What to work on
Copy out each line of the data holding "tous".

►

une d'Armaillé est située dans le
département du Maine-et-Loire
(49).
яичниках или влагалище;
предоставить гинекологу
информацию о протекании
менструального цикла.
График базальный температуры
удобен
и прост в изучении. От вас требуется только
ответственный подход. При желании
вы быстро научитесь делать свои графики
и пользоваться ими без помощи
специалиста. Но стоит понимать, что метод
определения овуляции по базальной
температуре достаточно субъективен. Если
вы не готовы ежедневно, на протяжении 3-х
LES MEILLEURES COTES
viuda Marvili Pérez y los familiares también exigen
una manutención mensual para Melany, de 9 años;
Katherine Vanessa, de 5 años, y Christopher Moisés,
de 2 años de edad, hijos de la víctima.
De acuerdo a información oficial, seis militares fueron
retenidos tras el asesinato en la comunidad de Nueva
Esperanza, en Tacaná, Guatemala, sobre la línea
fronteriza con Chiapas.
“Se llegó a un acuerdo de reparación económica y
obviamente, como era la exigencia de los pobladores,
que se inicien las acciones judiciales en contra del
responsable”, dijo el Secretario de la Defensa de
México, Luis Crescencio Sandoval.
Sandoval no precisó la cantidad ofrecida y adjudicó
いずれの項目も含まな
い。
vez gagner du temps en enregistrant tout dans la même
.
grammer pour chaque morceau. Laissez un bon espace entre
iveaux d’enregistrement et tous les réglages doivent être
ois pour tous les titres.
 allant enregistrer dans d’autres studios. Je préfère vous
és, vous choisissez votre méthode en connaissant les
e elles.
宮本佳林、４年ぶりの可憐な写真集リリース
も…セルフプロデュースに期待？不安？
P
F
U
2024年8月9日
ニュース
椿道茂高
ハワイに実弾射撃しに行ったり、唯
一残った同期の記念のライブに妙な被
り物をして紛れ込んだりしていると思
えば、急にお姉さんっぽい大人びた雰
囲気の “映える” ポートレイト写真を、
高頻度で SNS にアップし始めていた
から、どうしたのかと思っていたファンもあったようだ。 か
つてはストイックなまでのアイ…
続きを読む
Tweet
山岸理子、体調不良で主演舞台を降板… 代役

◄

Response area
iveaux d’enregistrement et tous les réglages doivent être
ois pour tous les titres.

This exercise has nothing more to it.